→ Your task
Restate the last part of the records below word for word, beginning at the line with "Jepp habe ich auch festgestellt, und die" and ending at the final line.

→ Data for processing

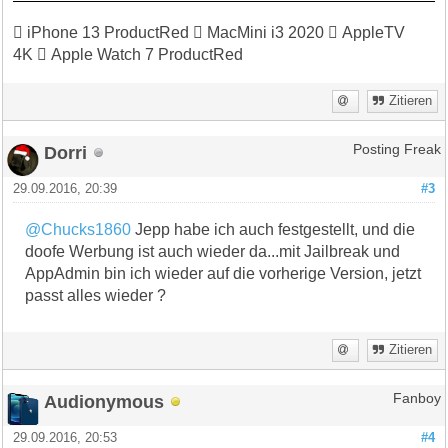
 iPhone 13 ProductRed  MacMini i3 2020  AppleTV
4K  Apple Watch 7 ProductRed
Zitieren
Dorri
Posting Freak
29.09.2016, 20:39
#3
@Chucks1860
Jepp habe ich auch festgestellt, und die
doofe Werbung ist auch wieder da...mit Jailbreak und
AppAdmin bin ich wieder auf die vorherige Version, jetzt
passt alles wieder ?
Zitieren
Audionymous
Fanboy
29.09.2016, 20:53
#4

→ Result of this exercise
Jepp habe ich auch festgestellt, und die
doofe Werbung ist auch wieder da...mit Jailbreak und
AppAdmin bin ich wieder auf die vorherige Version, jetzt
passt alles wieder ?
Zitieren
Audionymous
Fanboy
29.09.2016, 20:53
#4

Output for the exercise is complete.